Efficiently find objects satisfying relationship

Let's say I have some objects, like in this example (JSON code):

{
    "people" : {
        "Alice" : {
            "position" : "Manager",
            "company" : "Company1"
        },
        "Bob" : {
            "position" : "CEO",
            "company" : "Company1"
        },
        "Charlie" : {
            "position" : "CEO",
            "company" : "Company2"
        }
    },
    "companies" : [
        { "name" : "Company1" },
        { "name" : "Company2" }
    ]
}

And I want to write a function get_X_of_Y(x, y) that I could use to pass, for example, get_X_of_Y("CEO", companies[0]) and have it return Bob.

How could I efficiently do this for large datasets? I have the following function:

def get_X_of_Y (x, y):
    for person in people:
        if person.position == x and person.company == company.name:
            return person
    else:
        return None

Suppose I have thousands of people and hundreds of companies. Is there a faster way to do this then by looping through everyone?

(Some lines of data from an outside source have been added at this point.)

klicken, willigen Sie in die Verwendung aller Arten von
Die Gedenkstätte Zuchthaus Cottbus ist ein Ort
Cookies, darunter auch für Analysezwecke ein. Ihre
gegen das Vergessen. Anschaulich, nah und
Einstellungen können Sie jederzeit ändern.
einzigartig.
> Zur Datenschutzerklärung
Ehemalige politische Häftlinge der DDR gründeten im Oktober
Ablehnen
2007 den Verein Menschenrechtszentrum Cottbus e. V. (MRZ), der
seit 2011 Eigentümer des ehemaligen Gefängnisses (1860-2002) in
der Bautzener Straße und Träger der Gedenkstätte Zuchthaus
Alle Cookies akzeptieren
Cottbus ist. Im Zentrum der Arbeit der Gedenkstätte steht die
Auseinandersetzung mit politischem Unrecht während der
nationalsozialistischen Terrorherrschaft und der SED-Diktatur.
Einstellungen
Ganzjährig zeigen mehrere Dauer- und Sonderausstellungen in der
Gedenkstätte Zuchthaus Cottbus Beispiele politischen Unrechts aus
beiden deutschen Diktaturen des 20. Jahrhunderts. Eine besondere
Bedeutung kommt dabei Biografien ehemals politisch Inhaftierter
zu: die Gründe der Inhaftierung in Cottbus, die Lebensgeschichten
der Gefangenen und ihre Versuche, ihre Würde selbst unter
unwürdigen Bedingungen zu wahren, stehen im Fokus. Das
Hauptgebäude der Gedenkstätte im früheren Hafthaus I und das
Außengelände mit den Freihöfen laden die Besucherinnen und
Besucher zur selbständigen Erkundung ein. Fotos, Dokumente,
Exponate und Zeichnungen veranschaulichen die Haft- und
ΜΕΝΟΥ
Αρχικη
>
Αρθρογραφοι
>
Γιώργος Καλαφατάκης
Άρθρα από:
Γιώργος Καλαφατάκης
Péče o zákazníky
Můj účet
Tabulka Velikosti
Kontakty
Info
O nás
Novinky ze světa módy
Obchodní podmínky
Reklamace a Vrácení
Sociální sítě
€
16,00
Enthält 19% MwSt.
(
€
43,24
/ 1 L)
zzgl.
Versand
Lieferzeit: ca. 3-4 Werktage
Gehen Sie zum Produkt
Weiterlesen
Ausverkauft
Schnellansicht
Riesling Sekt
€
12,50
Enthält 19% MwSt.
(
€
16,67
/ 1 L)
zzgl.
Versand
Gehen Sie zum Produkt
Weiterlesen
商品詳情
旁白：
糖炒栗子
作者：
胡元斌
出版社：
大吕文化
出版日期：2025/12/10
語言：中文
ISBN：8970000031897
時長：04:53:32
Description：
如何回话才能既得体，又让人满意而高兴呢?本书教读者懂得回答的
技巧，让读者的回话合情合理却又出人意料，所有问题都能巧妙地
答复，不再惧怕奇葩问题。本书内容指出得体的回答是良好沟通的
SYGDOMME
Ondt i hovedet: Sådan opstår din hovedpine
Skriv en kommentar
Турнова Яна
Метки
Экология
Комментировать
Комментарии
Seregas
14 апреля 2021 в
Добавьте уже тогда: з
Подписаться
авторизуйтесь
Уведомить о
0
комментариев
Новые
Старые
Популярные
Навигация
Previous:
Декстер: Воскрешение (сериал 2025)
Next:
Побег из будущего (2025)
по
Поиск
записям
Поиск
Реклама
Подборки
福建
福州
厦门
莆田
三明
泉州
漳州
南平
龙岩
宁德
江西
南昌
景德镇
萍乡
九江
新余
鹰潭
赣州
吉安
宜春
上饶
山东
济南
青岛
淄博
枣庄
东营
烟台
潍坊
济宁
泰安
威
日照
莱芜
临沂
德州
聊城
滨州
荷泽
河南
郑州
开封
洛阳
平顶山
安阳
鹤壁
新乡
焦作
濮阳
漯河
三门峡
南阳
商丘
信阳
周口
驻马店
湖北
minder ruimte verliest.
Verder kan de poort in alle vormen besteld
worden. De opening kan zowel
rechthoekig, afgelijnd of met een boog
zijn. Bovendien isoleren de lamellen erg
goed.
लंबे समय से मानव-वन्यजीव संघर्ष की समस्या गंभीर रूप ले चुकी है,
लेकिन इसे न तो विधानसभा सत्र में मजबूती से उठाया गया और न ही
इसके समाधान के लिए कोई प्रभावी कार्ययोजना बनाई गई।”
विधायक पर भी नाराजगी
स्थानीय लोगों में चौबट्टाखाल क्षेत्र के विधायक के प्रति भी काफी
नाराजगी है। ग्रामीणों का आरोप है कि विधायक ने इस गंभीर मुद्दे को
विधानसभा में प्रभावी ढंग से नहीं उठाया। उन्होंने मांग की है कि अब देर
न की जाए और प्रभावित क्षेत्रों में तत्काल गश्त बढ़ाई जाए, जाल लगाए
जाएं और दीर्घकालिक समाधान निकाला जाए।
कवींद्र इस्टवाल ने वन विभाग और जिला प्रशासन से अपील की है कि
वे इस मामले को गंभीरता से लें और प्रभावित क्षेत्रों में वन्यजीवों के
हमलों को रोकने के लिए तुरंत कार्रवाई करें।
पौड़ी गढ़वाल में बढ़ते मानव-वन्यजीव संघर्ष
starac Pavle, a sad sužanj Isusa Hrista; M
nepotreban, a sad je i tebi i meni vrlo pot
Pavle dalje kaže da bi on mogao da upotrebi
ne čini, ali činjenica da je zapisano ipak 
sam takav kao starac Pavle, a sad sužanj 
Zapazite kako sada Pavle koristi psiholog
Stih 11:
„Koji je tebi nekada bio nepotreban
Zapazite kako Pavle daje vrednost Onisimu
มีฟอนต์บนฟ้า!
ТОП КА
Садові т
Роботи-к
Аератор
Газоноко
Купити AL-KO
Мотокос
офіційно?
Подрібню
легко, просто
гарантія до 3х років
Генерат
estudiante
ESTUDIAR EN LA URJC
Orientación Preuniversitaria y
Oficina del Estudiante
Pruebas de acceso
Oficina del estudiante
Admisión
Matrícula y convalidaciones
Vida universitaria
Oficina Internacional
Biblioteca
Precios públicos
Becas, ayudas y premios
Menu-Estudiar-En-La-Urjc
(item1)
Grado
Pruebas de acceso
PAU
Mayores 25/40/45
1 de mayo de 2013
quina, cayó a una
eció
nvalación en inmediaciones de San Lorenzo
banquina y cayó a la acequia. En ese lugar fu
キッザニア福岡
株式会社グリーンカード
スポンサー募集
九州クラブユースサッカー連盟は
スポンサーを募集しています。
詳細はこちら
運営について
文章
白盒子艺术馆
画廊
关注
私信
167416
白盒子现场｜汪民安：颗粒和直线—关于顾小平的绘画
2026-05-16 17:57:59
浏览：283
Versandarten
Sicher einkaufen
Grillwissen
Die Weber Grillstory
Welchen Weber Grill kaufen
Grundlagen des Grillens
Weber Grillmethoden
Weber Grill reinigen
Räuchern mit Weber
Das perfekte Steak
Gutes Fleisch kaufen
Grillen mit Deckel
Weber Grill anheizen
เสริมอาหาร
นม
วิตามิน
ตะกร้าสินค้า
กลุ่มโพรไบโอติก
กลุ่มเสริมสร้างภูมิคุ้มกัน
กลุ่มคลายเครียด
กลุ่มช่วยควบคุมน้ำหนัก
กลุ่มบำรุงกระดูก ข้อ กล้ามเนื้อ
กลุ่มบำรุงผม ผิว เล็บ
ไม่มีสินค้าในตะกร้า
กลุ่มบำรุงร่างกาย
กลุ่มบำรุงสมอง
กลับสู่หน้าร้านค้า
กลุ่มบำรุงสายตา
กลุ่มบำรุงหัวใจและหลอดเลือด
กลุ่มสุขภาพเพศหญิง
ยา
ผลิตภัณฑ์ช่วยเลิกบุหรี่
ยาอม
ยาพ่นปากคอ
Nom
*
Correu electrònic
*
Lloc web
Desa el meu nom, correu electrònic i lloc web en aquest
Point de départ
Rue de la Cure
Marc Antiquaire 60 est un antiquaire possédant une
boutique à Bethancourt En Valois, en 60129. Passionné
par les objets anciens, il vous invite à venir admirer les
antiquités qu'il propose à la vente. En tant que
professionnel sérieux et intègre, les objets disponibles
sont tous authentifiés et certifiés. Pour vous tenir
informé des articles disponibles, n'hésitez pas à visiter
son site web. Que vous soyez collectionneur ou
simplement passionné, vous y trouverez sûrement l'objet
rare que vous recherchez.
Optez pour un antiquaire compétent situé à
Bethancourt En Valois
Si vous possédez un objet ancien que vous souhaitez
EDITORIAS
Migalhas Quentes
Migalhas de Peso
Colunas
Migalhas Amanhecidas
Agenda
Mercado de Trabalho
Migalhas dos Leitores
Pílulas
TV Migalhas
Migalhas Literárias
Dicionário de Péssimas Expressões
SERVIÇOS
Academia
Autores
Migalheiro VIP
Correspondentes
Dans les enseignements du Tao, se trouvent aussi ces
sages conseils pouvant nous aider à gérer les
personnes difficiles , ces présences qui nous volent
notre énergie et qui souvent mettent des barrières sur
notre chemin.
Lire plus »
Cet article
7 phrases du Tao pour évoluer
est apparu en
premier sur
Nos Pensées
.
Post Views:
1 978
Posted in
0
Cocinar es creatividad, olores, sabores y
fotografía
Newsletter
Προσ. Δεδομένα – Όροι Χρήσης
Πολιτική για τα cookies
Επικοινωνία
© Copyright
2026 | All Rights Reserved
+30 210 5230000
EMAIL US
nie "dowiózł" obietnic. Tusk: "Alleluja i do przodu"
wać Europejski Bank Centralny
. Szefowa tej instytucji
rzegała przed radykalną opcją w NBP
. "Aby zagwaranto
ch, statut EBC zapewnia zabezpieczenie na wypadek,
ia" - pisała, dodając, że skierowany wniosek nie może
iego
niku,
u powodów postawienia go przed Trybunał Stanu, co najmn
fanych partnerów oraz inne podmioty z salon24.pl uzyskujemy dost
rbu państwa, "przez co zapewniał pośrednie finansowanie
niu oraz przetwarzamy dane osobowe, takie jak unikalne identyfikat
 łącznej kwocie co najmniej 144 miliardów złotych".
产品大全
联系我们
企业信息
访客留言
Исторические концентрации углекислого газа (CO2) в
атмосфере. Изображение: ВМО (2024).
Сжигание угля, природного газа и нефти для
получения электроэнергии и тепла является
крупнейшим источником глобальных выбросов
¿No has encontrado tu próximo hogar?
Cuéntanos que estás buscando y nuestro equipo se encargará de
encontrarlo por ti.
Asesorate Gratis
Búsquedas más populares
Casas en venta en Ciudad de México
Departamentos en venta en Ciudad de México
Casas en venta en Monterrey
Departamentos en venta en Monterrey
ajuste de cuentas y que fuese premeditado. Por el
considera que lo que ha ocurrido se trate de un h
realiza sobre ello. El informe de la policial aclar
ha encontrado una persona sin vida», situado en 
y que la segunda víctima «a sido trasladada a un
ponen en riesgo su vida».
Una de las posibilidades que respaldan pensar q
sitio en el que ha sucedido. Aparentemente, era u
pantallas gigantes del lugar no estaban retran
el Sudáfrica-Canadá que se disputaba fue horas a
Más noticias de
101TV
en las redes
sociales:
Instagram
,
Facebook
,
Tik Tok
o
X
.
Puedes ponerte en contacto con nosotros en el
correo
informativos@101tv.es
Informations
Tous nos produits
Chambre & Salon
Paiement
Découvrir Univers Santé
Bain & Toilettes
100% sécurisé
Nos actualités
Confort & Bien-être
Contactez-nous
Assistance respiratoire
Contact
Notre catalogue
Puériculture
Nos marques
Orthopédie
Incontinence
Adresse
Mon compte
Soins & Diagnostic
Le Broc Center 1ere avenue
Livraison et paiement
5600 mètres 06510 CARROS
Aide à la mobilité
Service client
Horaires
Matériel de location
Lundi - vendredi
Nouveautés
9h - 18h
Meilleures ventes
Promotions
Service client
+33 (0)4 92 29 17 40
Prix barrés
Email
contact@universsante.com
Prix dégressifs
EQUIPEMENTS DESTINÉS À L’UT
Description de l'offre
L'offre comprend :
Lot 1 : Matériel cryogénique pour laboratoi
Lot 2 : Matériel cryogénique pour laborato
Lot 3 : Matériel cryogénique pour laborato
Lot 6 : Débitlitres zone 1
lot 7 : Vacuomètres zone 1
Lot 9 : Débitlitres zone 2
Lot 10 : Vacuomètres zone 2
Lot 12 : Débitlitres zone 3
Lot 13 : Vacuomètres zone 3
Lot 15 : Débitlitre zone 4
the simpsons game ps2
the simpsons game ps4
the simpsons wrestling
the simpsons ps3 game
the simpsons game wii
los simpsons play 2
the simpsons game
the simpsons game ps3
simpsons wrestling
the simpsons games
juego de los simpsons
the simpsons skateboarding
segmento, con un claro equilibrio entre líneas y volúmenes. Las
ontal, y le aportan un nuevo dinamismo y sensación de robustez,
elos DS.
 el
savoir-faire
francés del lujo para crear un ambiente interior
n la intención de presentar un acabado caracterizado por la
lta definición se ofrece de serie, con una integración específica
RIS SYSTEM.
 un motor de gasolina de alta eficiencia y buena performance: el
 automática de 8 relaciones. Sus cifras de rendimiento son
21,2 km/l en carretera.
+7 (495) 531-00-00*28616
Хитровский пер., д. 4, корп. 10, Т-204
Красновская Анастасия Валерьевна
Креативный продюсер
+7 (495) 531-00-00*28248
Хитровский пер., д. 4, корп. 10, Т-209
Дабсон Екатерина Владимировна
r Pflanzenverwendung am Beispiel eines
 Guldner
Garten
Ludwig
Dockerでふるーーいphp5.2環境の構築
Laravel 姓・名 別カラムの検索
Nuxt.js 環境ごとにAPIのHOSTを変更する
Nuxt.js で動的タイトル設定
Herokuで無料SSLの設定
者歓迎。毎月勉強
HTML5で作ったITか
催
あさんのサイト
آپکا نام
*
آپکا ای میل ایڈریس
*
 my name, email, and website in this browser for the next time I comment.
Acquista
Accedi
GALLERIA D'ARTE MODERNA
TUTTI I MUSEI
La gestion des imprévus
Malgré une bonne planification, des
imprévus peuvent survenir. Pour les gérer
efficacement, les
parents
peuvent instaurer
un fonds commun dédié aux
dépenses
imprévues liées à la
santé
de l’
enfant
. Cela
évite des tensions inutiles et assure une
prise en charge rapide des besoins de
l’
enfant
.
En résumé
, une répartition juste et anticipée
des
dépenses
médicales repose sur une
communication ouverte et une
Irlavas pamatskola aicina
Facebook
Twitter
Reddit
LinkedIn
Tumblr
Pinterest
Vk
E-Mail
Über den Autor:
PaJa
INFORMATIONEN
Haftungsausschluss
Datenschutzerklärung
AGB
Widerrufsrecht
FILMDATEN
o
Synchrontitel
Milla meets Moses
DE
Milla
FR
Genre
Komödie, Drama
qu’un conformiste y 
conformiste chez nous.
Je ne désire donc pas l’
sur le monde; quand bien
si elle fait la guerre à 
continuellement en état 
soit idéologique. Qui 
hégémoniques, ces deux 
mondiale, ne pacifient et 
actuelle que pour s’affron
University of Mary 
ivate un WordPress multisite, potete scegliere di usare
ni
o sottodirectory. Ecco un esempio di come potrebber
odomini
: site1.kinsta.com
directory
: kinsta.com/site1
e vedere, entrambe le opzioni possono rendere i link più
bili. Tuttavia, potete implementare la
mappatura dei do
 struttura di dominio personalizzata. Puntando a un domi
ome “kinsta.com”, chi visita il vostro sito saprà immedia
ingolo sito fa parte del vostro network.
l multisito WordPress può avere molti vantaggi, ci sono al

I can precompute the objects if there's a way to make things faster.

Solution

Let us say

data = {
    "people" : {
        "Alice" : {
            "position" : "Manager",
            "company" : "Company1"
        },
        "Bob" : {
            "position" : "CEO",
            "company" : "Company1"
        },
        "Charlie" : {
            "position" : "CEO",
            "company" : "Company2"
        }
    },
    "companies" : [
        { "name" : "Company1" },
        { "name" : "Company2" }
    ]
}

Then You could create a list of people, which is basically a flat structure as compared to your nested dict:

>>> people = [(key, value["position"], value["company"]) for key, value in data["people"].items()]
[('Charlie', 'Company2', 'CEO'),
 ('Bob', 'Company1', 'CEO'),
 ('Alice', 'Company1', 'Manager')]

And also a list of companies, which again does away with structure of dict:

>>> companies = [item['name'] for item in data["companies"]]
['Company1', 'Company2']

Now querying is pretty simple, use a filter method

def get_X_of_Y (x, y):
    return filter(lambda item: item[1]==x and item[2]==y, people)

And so you can easily search now:

>>> get_X_of_Y("CEO", companies[0])
[('Bob', 'CEO', 'Company1')]

However, I would still suggest using a database if you really have thousands of people and hundreds of companies.